Die belarussische Opposition bekommt am Mittwoch (16.12.2020) den Sacharow-Preis des Europäischen Parlaments. Das bestärkt sie weiter für ihre Rechte zu kämpfen, berichtet die belarussische Journalistin Katsiaryna Kryzhanouskaya. Damit sich etwas im Land verändert, brauche es aber einen Kollaps der Wirtschaft.
Seit August 2020 schon gehen die Menschen in Belarus jedes Wochenende auf die Straße. Woche für Woche demonstrieren sie friedlich für ihre Rechte und für den Rücktritt von Präsident Alexander Lukaschenko. Bisher hat sich daran nichts verändert. Stattdessen geht Lukaschenko immer härter gegen die Demonstrierenden vor.
Im Oktober hat die EU den Druck auf Mitarbeitende der belarussischen Regierung durch Sanktionen erhöht, im November dann mit weiteren Sanktionen gegen Lukaschenko selbst. Passiert ist wieder nichts.
Mehr Druck aus Ausland
Jetzt verleiht das Europäische Parlament den Sacharow-Preis, auch EU-Menschenrechtspreis, an die belarussische Opposition für ihren Einsatz. Und diese Zugewandtheit der EU ist wichtig für die Belarussinnen und Belarussen, sagt Journalistin Katsiaryna Kryzhanouskaya. Sie kommt aus Belarus und ihre Familie lebt dort noch.

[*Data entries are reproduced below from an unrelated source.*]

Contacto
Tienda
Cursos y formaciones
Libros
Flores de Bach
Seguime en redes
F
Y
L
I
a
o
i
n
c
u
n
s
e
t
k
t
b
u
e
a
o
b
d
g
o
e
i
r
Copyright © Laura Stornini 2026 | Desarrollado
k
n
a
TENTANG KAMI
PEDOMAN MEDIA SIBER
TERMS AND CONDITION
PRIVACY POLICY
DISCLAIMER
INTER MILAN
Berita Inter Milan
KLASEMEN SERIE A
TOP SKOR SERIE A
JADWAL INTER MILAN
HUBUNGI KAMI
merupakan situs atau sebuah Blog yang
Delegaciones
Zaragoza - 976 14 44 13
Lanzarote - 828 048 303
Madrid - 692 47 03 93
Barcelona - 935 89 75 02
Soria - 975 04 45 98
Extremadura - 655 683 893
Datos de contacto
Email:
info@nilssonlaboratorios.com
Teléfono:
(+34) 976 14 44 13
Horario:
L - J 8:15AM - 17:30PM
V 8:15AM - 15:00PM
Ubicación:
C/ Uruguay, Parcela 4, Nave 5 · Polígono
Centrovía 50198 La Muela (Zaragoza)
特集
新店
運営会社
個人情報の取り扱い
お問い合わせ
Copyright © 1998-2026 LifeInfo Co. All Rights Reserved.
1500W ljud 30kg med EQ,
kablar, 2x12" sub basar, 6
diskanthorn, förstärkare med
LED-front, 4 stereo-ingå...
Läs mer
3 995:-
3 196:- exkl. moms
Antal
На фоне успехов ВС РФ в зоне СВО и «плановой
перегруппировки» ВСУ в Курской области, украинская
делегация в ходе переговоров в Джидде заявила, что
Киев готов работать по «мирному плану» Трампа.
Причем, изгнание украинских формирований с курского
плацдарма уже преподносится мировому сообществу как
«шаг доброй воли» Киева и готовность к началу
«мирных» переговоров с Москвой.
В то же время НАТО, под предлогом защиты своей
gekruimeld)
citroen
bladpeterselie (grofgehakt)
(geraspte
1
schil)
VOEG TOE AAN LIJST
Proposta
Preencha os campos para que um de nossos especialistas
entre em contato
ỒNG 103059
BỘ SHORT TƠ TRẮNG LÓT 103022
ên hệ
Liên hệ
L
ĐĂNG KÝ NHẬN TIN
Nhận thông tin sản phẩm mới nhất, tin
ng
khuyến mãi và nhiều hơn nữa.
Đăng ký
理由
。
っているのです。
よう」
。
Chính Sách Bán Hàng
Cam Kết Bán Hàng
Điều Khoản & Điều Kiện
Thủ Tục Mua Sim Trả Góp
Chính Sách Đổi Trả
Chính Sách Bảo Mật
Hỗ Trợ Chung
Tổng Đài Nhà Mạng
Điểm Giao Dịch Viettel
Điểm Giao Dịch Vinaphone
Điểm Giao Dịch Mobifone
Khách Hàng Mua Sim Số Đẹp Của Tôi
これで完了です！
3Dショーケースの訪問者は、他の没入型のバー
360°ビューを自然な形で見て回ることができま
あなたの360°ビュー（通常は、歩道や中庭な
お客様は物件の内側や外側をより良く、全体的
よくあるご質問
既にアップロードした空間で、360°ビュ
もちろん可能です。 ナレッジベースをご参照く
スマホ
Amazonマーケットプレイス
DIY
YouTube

Katsiaryna Kryzhanouskaya erklärt: Für die Mitglieder der Opposition ist der Sacharow-Preis eine entscheidende Unterstützung. Gerade weil sie teilweise aus Belarus fliehen mussten oder die Familienmitglieder vieler von ihnen verhaftet wurden. Den übrigen Menschen in Belarus ist der Preis eher unbekannt. Ihnen helfe es vielmehr, wenn die EU und das restliche Ausland ihre Proteste und Forderungen in die Öffentlichkeit bringt und ihnen Raum gibt.
"Wenn Angela Merkel oder Macron oder andere Politiker in der EU darüber sprechen, erreicht das die Menschen in Belarus. Und dann fühlen sie sich im Ausland ernst genommen, wenn nicht im eigenen Land."
Zusätzlich würden sich die Belarussinnen und Belarussen strengere Sanktionen gegen Staatschef Lukaschenko wünschen. Beenden europäische Unternehmen beispielsweise ihre Geschäftsbeziehungen mit belarussischen Staatsfirmen, wäre das ein wirksames Druckmittel, so die Journalistin. Die aktuellen Sanktionen der EU würden den belarussischen Präsidenten wenig beeindrucken. Für Lukaschenko sind Sanktionen nichts Neues, sagt sie, daher weiß er, wie er sie umgehen kann.
Die immer helfende Hand Russlands
Hinzu kommt, dass der russische Präsident Wladimir Putin seinen belarussischen Amtskollegen und dessen Regierung mit Geldern unterstützen würde. Katsiaryna Kryzhanouskaya sieht die Wirtschaft daher als Schlüssel: Wird die lahmgelegt – etwa durch einen Massenstreik der Mitarbeitenden in den Staatsfabriken – verliert Lukaschenko seine Macht.
Zu vereinzelten Streiks in staatlichen Unternehmen ist es im August und September zwar schon gekommen, die haben aber nicht angehalten. Denn: Die Behörden haben die Beschäftigten zu sehr eingeschüchtert, sodass sie wieder mit ihrer Arbeit angefangen haben, berichtet die Journalistin.
"Das heißt, dieser wirtschaftliche Faktor könnte etwas bewirken, aber dann muss man sich auch fragen, was das für die Menschen vor Ort bedeuten würde."